Understanding Prototype Pollution in JavaScript Data Models

Prototype pollution is a type of security vulnerability that affects JavaScript applications by allowing unintended modification of an object's prototype. Because in JavaScript almost all objects inherit properties and methods from their prototype, modifying it can cause serious issues like unexpected behavior or security risks throughout your application.

In simple terms, if an attacker can change properties of an object's prototype, they can potentially inject malicious code or cause your program to behave unpredictably. This is especially problematic in applications that handle user input without properly validating or sanitizing it.

Here's an example to help illustrate:

const userInput = JSON.parse('{"__proto__": {"isAdmin": true}}');

const data = {};

// Merging userInput into data
Object.assign(data, userInput);

console.log(data.isAdmin);         // undefined
console.log({}.isAdmin);            // true - prototype polluted!

In the above example, the userInput object contains a special key __proto__. When this is merged into another object (data), it doesn't just add a property to data—it modifies the prototype of all objects. As a result, the isAdmin property is accessible on every object, which should not happen.

How can you protect your data models from prototype pollution?
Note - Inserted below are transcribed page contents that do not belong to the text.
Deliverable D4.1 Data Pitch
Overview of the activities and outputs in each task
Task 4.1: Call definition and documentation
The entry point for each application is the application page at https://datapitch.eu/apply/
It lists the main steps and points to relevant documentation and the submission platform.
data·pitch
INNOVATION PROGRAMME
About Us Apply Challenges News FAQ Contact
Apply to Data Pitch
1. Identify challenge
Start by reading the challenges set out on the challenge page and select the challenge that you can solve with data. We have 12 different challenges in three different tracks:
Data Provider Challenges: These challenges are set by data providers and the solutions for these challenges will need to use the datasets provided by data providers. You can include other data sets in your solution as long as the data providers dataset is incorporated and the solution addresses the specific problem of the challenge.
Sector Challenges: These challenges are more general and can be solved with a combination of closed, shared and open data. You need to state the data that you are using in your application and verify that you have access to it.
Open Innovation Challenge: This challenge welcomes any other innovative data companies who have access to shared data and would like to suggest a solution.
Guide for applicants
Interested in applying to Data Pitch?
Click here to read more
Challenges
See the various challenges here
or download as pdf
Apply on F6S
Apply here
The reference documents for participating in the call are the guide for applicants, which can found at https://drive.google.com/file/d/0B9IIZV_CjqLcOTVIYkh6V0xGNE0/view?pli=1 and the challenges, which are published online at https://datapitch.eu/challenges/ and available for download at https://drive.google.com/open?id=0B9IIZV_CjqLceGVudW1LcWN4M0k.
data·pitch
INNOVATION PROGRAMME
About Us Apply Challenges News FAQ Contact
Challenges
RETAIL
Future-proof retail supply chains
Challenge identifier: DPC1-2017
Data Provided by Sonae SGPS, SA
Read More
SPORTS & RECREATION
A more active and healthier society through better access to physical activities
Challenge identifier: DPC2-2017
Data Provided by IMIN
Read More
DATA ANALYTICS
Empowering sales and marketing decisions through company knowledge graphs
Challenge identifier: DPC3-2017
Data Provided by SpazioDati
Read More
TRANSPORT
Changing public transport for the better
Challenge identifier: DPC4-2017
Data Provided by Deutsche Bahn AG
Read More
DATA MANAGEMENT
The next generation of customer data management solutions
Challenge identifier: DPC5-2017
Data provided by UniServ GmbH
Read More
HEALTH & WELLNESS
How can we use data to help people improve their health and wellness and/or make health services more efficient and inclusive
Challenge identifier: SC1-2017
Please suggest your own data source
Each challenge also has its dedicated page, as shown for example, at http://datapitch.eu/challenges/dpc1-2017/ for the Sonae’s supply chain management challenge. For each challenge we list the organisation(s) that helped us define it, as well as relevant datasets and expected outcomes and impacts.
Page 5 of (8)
1. **Avoid directly merging untrusted input**: Never blindly merge user input into your objects using functions like Object.assign or deep merge utilities that don't guard against __proto__ keys. 2. **Validate and sanitize input**: Check for dangerous keys like __proto__, constructor, or prototype and reject or strip them out before using the data. 3. **Use safe merge libraries**: Choose libraries designed to protect against prototype pollution. 4. **Freeze prototypes if possible**: Using Object.freeze on Object.prototype can prevent modification, but this is not always practical.

// Safe merge example with a filter
function safeMerge(target, source) {
  for (const key in source) {
    if (key === '__proto__' || key === 'constructor' || key === 'prototype') {
      // Skip dangerous keys
      continue;
    }
    target[key] = source[key];
  }
  return target;
}

const userInput = JSON.parse('{"__proto__": {"isAdmin": true}, "name": "Alice"}');
const data = {};
safeMerge(data, userInput);

console.log(data.name);        // Alice
console.log({}.isAdmin);       // undefined, safe!

Prototype pollution can cause hard-to-debug errors and potential security breaches, so it's important for JavaScript developers to understand and guard against it in their data models and applications.